On the way back, I was driving my V-6 sedan, with then-GF beside me, and the guitar player, drummer, and roadie crammed in the back. The bass player was following in his two-seater truck with his girlfriend at the gear.

Other than myself, everybody in car was still drinking as I pulled out of the parking lot.

Now this is a little teeny town. There were these raised railroad tracks a couple hundred yards down the main drag on the way back to the freeway. Being that it was late at night and I was under the influence of various substances, I figured it would be an excellent idea to try and jump them.

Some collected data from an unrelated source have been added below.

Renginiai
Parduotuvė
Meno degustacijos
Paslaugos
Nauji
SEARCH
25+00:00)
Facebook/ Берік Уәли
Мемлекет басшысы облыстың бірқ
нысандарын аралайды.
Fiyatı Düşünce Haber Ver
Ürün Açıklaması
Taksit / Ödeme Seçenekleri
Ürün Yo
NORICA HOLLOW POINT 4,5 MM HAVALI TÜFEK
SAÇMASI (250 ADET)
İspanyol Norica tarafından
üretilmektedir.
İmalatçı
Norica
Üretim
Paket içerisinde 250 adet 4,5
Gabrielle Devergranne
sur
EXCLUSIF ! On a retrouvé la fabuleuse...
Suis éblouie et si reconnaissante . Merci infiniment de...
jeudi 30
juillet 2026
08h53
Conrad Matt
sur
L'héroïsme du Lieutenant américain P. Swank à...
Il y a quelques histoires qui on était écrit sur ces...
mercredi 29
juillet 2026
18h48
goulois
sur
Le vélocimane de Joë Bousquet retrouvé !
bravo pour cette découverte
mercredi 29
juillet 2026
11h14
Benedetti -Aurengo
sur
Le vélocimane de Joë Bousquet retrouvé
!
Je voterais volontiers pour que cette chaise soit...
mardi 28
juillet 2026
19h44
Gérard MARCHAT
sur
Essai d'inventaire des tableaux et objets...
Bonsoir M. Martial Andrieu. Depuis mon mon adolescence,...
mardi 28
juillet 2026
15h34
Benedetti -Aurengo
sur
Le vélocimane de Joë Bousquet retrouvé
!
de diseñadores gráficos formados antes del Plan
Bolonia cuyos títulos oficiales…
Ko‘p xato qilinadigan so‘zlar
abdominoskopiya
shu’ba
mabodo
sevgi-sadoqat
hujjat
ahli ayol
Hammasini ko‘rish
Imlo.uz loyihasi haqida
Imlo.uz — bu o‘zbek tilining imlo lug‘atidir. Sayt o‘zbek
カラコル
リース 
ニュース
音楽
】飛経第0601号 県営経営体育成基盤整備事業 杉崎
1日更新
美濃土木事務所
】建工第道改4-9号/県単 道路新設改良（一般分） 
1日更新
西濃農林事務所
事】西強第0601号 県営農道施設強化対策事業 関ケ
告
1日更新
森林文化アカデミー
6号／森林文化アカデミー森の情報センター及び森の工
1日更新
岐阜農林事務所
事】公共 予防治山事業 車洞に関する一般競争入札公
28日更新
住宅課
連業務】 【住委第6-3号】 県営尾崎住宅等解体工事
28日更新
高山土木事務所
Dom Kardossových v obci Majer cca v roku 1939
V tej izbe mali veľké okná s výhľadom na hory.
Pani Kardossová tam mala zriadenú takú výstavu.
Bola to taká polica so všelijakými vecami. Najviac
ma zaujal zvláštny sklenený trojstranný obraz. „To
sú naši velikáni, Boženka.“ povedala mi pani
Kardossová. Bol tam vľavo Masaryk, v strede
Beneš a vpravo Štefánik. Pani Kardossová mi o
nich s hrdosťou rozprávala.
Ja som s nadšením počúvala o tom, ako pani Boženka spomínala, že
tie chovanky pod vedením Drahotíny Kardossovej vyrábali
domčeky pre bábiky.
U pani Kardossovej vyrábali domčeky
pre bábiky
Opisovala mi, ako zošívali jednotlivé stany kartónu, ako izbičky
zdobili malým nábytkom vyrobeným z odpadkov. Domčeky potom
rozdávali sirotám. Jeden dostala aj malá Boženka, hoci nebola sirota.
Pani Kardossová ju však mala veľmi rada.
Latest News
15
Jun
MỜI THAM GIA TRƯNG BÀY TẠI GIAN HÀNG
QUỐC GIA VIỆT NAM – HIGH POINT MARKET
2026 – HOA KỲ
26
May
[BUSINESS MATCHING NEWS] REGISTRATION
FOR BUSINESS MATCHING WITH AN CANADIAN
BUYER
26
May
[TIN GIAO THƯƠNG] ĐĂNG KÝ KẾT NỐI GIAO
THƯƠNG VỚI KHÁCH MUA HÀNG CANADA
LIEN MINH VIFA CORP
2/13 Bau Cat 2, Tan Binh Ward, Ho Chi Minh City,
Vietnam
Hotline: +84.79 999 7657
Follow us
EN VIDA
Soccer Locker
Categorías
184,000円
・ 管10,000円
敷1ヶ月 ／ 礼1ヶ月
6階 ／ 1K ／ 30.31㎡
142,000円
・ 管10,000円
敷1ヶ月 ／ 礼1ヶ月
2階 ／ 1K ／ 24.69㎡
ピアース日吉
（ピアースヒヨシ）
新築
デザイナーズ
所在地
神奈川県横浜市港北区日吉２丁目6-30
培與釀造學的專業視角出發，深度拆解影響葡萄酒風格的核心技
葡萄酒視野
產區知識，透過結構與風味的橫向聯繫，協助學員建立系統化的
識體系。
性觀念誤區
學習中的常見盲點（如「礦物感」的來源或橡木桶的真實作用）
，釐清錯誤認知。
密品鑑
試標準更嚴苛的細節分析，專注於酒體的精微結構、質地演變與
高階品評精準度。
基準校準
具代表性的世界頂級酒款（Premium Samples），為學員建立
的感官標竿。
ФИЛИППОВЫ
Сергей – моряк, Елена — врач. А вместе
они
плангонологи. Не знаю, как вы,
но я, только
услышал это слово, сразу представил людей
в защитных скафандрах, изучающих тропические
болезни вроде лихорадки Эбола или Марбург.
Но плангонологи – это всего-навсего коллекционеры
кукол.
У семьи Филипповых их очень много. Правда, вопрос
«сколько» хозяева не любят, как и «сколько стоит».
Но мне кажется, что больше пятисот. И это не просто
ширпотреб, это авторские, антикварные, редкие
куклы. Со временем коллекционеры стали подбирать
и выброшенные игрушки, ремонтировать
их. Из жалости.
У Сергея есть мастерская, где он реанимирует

So I floored it, and hit the tracks at maybe 60mph. I probably got a good three feet of air.

At the top of the arc, I saw who was parked on the other side of the tracks - an officer of the Bumfuck PD.

On came the lights. Four people shoved their open containers down to the floor and propped them up between their feet. Click-click-click-click-click went the seatbelts. I immediately lit a cigarette in an attempt to get some of the smell of brewery off my breath.

The bass player passed us and pulled over further down the road, figuring that I was going to jail and he’d have to give everybody else a ride back home.

A hushed debate about whether the weed needed to be ditched began in the back seat.

I slooowly slipped the switchblade that I always carried out of my pocket and shoved under my seat.

I figured I was dead.

The cop didn’t even make me get out of the car. Just gave me the typical small-town shakedown:

“Do you have any idea how fast you were going back there?”

“I dunno, Sir.”

“Where y’all headed?”

“Back to Cincinnati, Sir.”

“Well have a safe trip. Getting out of town. Like, pronto.”

“Yes Sir.”

The nearest we could figure was that the guy had been napping, and was startled awake by either the roar from my engine as I ramped over the grade or the sound of my bumpers hitting the pavement on the other side, and he’d only caught my flight out of the corner of his eye.

I’m ashamed to admit that pulling a open-container Evel Knievel in front of a cop isn’t even the stupidest thing I’ve ever gotten away with.

robardin-May I ask what this is?

Why yes, of course you may. :stuck_out_tongue:
Mouse over the original text again and you should see a useful hyperlink…

I would post about what I got away with, but then someone would know, they might tell someone else. Next thing you know the jig is up.

Nice try fetus,. or should I say… Officer Wilson!!!